He has not been inside his log yet, but he has climbed on top of it twice. He also has not found his food and water dish by himself. I have to put him on them. At least now he walks around after I place him somewhere. Until yesterday he would just sit where placed and fall asleep.

The temperature by his food is around 80 degrees. On top of the log it is 78 degrees. Between the plant, drift wood, and water it is around 95 degrees. Where he is burrowed I am guessing is around the high 80's. Tomorow I will change his substrate to hold more moisture and to be easier to walk on.

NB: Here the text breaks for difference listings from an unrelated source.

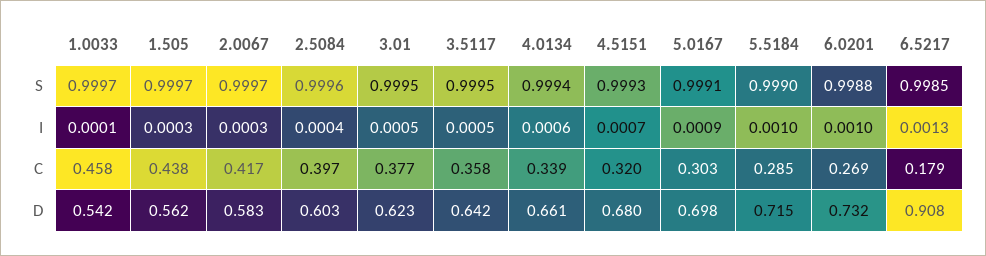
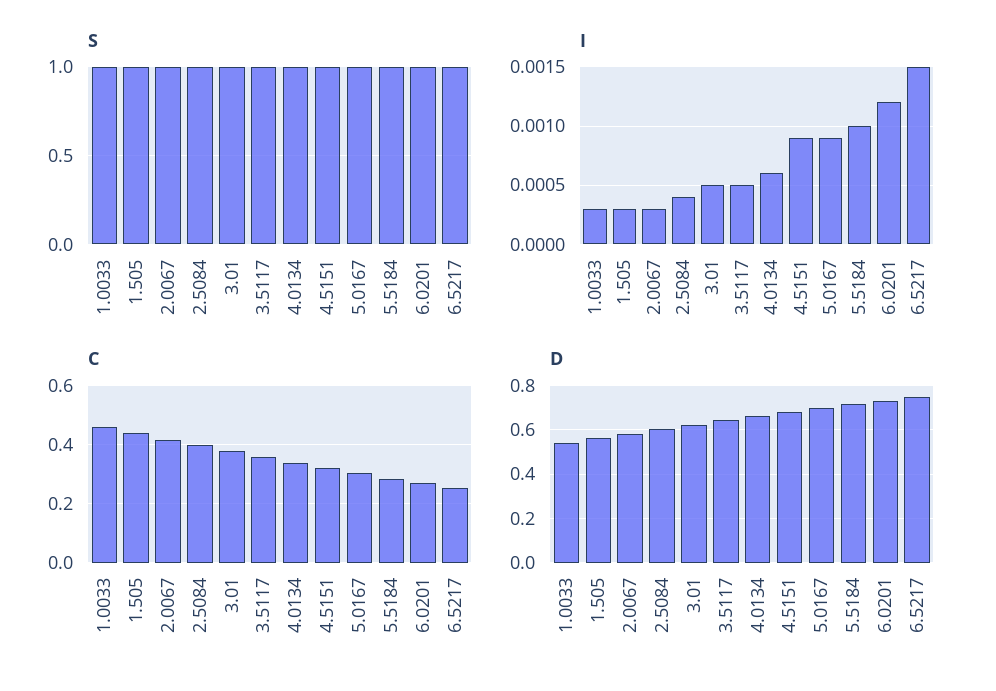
  {
    "S": {
      "1.0033": 0.9997,
      "1.505": 0.9997,
      "2.0067": 0.9997,
      "2.5084": 0.9996,
      "3.01": 0.9995,
      "3.5117": 0.9995,
      "4.0134": 0.9994,
      "4.5151": 0.9993,
      "5.0167": 0.9991,
      "5.5184": 0.999,
      "6.0201": 0.9988,
      "6.5217": 0.9985
    },
    "I": {
-     "1.0033": 0.0001,
+     "1.0033": 0.0003,
      "1.505": 0.0003,
      "2.0067": 0.0003,
      "2.5084": 0.0004,
      "3.01": 0.0005,
      "3.5117": 0.0005,
      "4.0134": 0.0006,
-     "4.5151": 0.0007,
+     "4.5151": 0.0009,
      "5.0167": 0.0009,
      "5.5184": 0.001,
-     "6.0201": 0.001,
+     "6.0201": 0.0012,
-     "6.5217": 0.0013
+     "6.5217": 0.0015
    },
    "C": {
      "1.0033": 0.458,
      "1.505": 0.438,
      "2.0067": 0.417,
      "2.5084": 0.397,
      "3.01": 0.377,
      "3.5117": 0.358,
      "4.0134": 0.339,
      "4.5151": 0.32,
      "5.0167": 0.303,
      "5.5184": 0.285,
      "6.0201": 0.269,
-     "6.5217": 0.179
+     "6.5217": 0.25
    },
    "D": {
      "1.0033": 0.542,
      "1.505": 0.562,
      "2.0067": 0.583,
      "2.5084": 0.603,
      "3.01": 0.623,
      "3.5117": 0.642,
      "4.0134": 0.661,
      "4.5151": 0.68,
      "5.0167": 0.698,
      "5.5184": 0.715,
      "6.0201": 0.732,
-     "6.5217": 0.908
+     "6.5217": 0.75
    }
  }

Do I need play sand or can I use the reptile sand sold at the pet store? Maybe reptile sand and coconut coir, bed a beast, or eco earth?

Thanks again,
John

Two typos... anomaly* and tomorrow*.


----------



## Mr.Puff (Oct 6, 2009)

Sherman passed away. Refer to this post: http://www.tortoiseforum.org/thread-9539.html

Tyler over at Bluebeast Reptile has decided, without asking, to give me a new Hermann's free of charge. He doesn't know why Sherman died and says my setup is suitable. I stress that I don't blame him for what happened--he is a good breeder and takes care of his torts. Some things are just out of your control.

--John Harmony


----------



## Kymiie (Oct 7, 2009)

Hey, So sorry for your loss, I had a hatchling he died 4 months after of respiritry problems it was the pet shops fault as they gave me all the wrong stuff, for start they gave me a viv. When he died they said i couldnt haave another since sheffie was only insured for 1 week. So this time i bought an older baby around 1 and had him a year in a tort box...he seems fine!

I feel partly to blame for sheffie but thats all i can do it will stay with me forever.
I know how you feel xxx


----------